I’m going to go out on a limb here and say that the Wilson sisters should probably be considered Masters of Metal, dwelling eternally alongside the likes of such icons as Tony Iommi, Lemmy Kilmister, and Rob Halford. It’s a traditionally entirely male pantheon, so it seems only fair to me that at least a couple of women should be admitted into metal Valhalla. But I digress.

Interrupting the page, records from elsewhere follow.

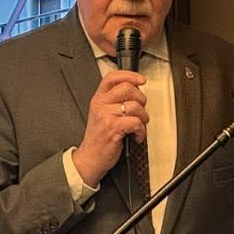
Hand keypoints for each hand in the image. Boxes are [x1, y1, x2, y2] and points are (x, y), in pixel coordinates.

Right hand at [72, 69, 146, 187]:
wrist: (90, 158)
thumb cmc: (99, 138)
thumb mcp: (102, 115)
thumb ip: (114, 102)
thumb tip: (135, 92)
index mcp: (98, 99)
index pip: (113, 77)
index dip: (130, 75)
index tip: (141, 80)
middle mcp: (101, 104)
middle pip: (128, 88)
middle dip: (141, 99)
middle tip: (140, 111)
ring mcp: (106, 116)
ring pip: (135, 106)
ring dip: (143, 118)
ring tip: (138, 126)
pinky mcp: (113, 128)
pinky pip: (136, 122)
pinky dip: (141, 131)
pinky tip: (136, 135)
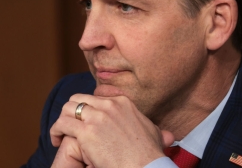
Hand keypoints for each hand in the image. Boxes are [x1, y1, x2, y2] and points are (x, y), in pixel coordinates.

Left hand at [50, 94, 173, 167]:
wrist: (144, 166)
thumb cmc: (149, 154)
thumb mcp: (154, 133)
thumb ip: (152, 128)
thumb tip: (170, 135)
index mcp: (122, 102)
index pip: (96, 96)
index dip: (87, 107)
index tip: (84, 118)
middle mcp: (109, 105)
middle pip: (79, 99)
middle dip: (72, 111)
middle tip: (69, 125)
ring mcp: (98, 117)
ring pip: (68, 108)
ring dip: (62, 120)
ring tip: (60, 133)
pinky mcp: (87, 132)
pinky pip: (62, 124)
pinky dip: (56, 131)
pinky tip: (56, 140)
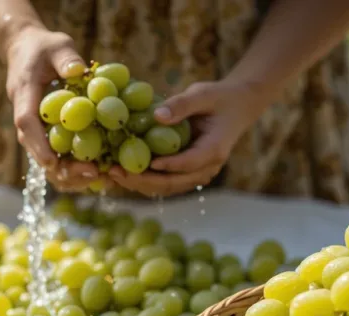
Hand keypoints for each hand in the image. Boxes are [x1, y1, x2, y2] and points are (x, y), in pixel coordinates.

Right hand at [5, 28, 101, 191]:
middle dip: (63, 169)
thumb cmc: (43, 48)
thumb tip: (79, 70)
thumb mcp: (56, 45)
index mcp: (24, 96)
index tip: (53, 163)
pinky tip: (102, 172)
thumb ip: (66, 58)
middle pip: (37, 153)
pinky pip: (59, 159)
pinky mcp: (48, 136)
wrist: (27, 52)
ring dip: (72, 175)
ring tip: (101, 178)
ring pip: (48, 163)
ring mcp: (37, 132)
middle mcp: (27, 120)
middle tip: (93, 173)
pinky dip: (77, 169)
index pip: (26, 123)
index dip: (39, 145)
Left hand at [108, 80, 263, 196]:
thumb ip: (182, 105)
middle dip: (142, 180)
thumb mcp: (203, 94)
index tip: (143, 162)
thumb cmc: (219, 98)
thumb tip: (156, 116)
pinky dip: (143, 179)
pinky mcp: (186, 174)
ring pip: (166, 187)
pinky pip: (164, 182)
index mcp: (213, 151)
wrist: (235, 108)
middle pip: (173, 183)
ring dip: (138, 184)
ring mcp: (196, 174)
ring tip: (112, 174)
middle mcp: (206, 169)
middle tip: (115, 172)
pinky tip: (122, 172)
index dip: (166, 165)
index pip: (188, 163)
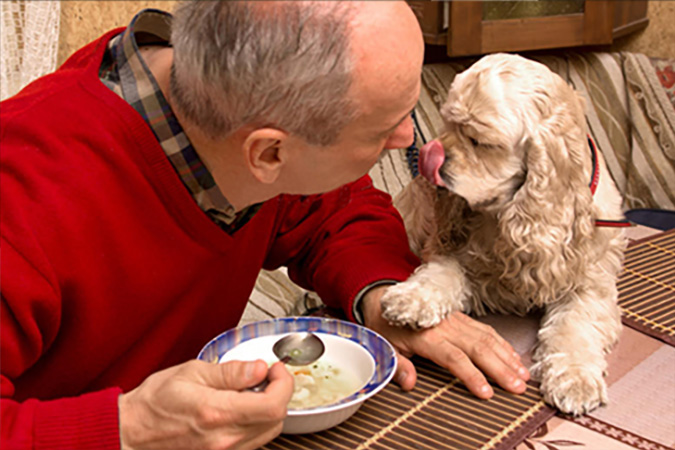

Journey was the main act of the evening, the one that thousands of 40 something’s in frayed and stretched Ratt t-shirts had traveled all the way to Stateline to see. Ah, the sweet mullet and malt beer memories of youth! Now tragically gone, of course, destined only to be recaptured for brief moments on Nevada’s Oldies Circuit. OK, OK – I admit it. Journey isn’t really my thing. Too smooth and polished by far (and they were). But here’s the funny part. I knew that Journey’s original lead singer Steve Perry was long gone, replaced by a youngster of some sort. Which isn’t a new thing. I’d seen the ugly phenomenon of young Hessian vocalist fronting creaking trolls of metal before. Judas Priest. Iron Maiden. Black Sabbath. And now again, though it pains me to even mention Journey alongside such august personages. And this kid was extraordinary too. He sounded more like Steve Perry than any three normal Steve Perry’s ever could hope to sound. He rocker kicked through the air in tight pants like a flying tiger, long hair flowing behind him, working the crowd with incredible enthusiasm and generally behaving as though we were all trapped in some sort of 80’s time warp just waiting for our jeans to become stonewashed. Only one thing was off.

Arnel Pineda is a five-foot tall Japanese guy.

All right, he’s not actually Japanese. He’s from the Philippines. But you know what I mean. I just couldn’t get over the feeling that I was watching some kid having a really, really good Karaoke night at the Japantown bowling alley. Come to think of it, I wish that I did have a time machine; because I would take little Arnel back to the wonderful, politically incorrect era that he was meant to grow into thin-whiskered manhood in. He would have been big in the 80s. Huge! Well, bigger than Dio, anyhow. We could have done an entirely Japanese themed metal act. Yeah, I know he’s from the Philippines, but 80s metal heads didn’t know where that country was. Or that it was. Or how to spell it. He’s Asian, so close enough! I’d have him fighting mechanical Godzillas with pyrotechnic spewing guitars, leaping through burning rising sun flags, waving flaming samurai swords around the stage, and the whole bit. An undead Samurai “Eddy” mascot. Albums called things like “Tora, Torment” and “Imperial Bombshell.”

#Sigh# How glorious it would have been. Maybe we could even make enough money to be able to afford to see Journey in the early 21st century.

(Note: I just found out that Journey frontman Arnel Pineda is actually 40. He's simply youthful and athletic enough to be 20! Not fair! Damn you Pineda!)